Sheng Wu Gong Cheng Xue Bao. 2003 May;19(3):337-42.
- PubMed ID
- 15969018 [ View in PubMed]
- Abstract
MUC1 mucin is a high molecular weight, type I transmembrane glycoprotein. High and aberrant expression of MUC1 is observed in various types of tumors, which make it an ideal target for tumor biotherapy as well as a biomarker for tumor diagnosis and prognosis. MUC1/Y is an isoform of MUC1 generated by alternative splicing. Specific expression of MUC1/Y in breast cancer as well as its involvement in tumor cell signal transduction have been reported. In order to purify peptides containing MUC1/Y-specific epitope in E. coli and prepare MUC1/Y-specific antibody, DNA fragment encoding the MUC1/Y-specific peptide was amplified by PCR using MUC1/Y full length cDNA as the template and cloned into fusion expression vector pGEX-2T, resulting pGEX-Y30. DNA sequencing was performed to confirm the correct amplification and orientation of the target sequence. Competent E. coli DH5alpha was transformed with pGEX-Y30 and the expression was induced for 4-5 hours in 0.2 mmol/L IPTG at 30 degrees C and 37 degrees C. Expressed proteins were released from the cells by ultrasonication or B-PER II reagent treatments.
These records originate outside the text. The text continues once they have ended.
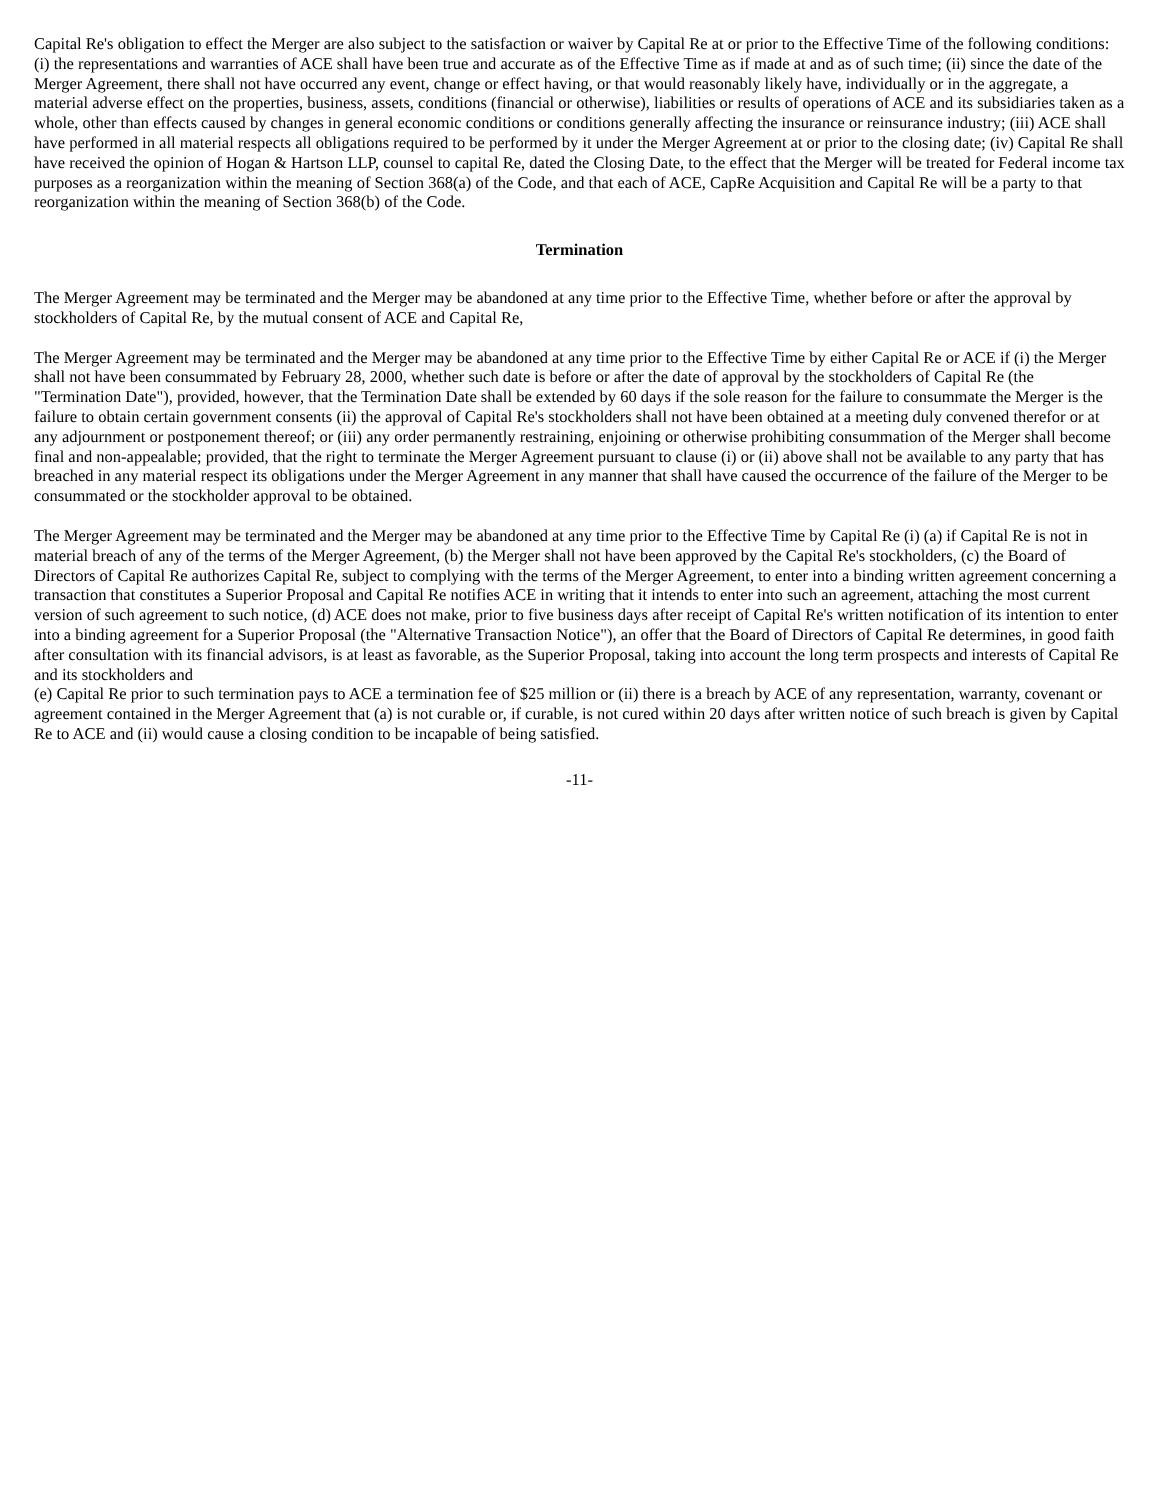Capital Re's obligation to effect the Merger are also subject to the satisfaction or waiver by Capital Re at or prior to the Effective Time of the following conditions: (i) the representations and warranties of ACE shall have been true and accurate as of the Effective Time as if made at and as of such time; (ii) since the date of the Merger Agreement, there shall not have occurred any event, change or effect having, or that would reasonably likely have, individually or in the aggregate, a material adverse effect on the properties, business, assets, conditions (financial or otherwise), liabilities or results of operations of ACE and its subsidiaries taken as a whole, other than effects caused by changes in general economic conditions or conditions generally affecting the insurance or reinsurance industry; (iii) ACE shall have performed in all material respects all obligations required to be performed by it under the Merger Agreement at or prior to the closing date; (iv) Capital Re shall have received the opinion of Hogan & Hartson LLP, counsel to capital Re, dated the Closing Date, to the effect that the Merger will be treated for Federal income tax purposes as a reorganization within the meaning of Section 368(a) of the Code, and that each of ACE, CapRe Acquisition and Capital Re will be a party to that reorganization within the meaning of Section 368(b) of the Code.
Termination
The Merger Agreement may be terminated and the Merger may be abandoned at any time prior to the Effective Time, whether before or after the approval by stockholders of Capital Re, by the mutual consent of ACE and Capital Re,
The Merger Agreement may be terminated and the Merger may be abandoned at any time prior to the Effective Time by either Capital Re or ACE if (i) the Merger shall not have been consummated by February 28, 2000, whether such date is before or after the date of approval by the stockholders of Capital Re (the "Termination Date"), provided, however, that the Termination Date shall be extended by 60 days if the sole reason for the failure to consummate the Merger is the failure to obtain certain government consents (ii) the approval of Capital Re's stockholders shall not have been obtained at a meeting duly convened therefor or at any adjournment or postponement thereof; or (iii) any order permanently restraining, enjoining or otherwise prohibiting consummation of the Merger shall become final and non-appealable; provided, that the right to terminate the Merger Agreement pursuant to clause (i) or (ii) above shall not be available to any party that has breached in any material respect its obligations under the Merger Agreement in any manner that shall have caused the occurrence of the failure of the Merger to be consummated or the stockholder approval to be obtained.
The Merger Agreement may be terminated and the Merger may be abandoned at any time prior to the Effective Time by Capital Re (i) (a) if Capital Re is not in material breach of any of the terms of the Merger Agreement, (b) the Merger shall not have been approved by the Capital Re's stockholders, (c) the Board of Directors of Capital Re authorizes Capital Re, subject to complying with the terms of the Merger Agreement, to enter into a binding written agreement concerning a transaction that constitutes a Superior Proposal and Capital Re notifies ACE in writing that it intends to enter into such an agreement, attaching the most current version of such agreement to such notice, (d) ACE does not make, prior to five business days after receipt of Capital Re's written notification of its intention to enter into a binding agreement for a Superior Proposal (the "Alternative Transaction Notice"), an offer that the Board of Directors of Capital Re determines, in good faith after consultation with its financial advisors, is at least as favorable, as the Superior Proposal, taking into account the long term prospects and interests of Capital Re and its stockholders and
(e) Capital Re prior to such termination pays to ACE a termination fee of $25 million or (ii) there is a breach by ACE of any representation, warranty, covenant or agreement contained in the Merger Agreement that (a) is not curable or, if curable, is not cured within 20 days after written notice of such breach is given by Capital Re to ACE and (ii) would cause a closing condition to be incapable of being satisfied.
-11-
The fusion protein GST-Y30 were purified by affinity and anion exchange columns and identified by SDS-PAGE and Western-blotting. Polyclonal antibody was prepared by immunizing rabbits with the GST-Y30 protein for 4 times with intervals of 3 weeks and purified by GST column. Western blotting, ELISA and immunohistochemistry analysis were carried out using the purified antibody to confirm its MUC1/Y-binding capacity and specificity. The expressed fusion protein GST-Y30 is about 31 kD in size and represented about 20% of total cellular proteins. The majority of the GST-Y30 protein existed as soluble form when the induction was carried out at both 30 degrees C and 37 degrees C. After the two-step purification, the purity of GST-Y30 was about 94%. The titer of polyserum generated by GST-Y30 immunization was 1:320,000 by ELISA. The antiserum showed MUC1/Y specificity and can recognize MUC1/Y on MCF7 cell. The MUC1/Y-specific polyclonal antibody can be used for studying the role of MUC1/Y in carcinogenesis.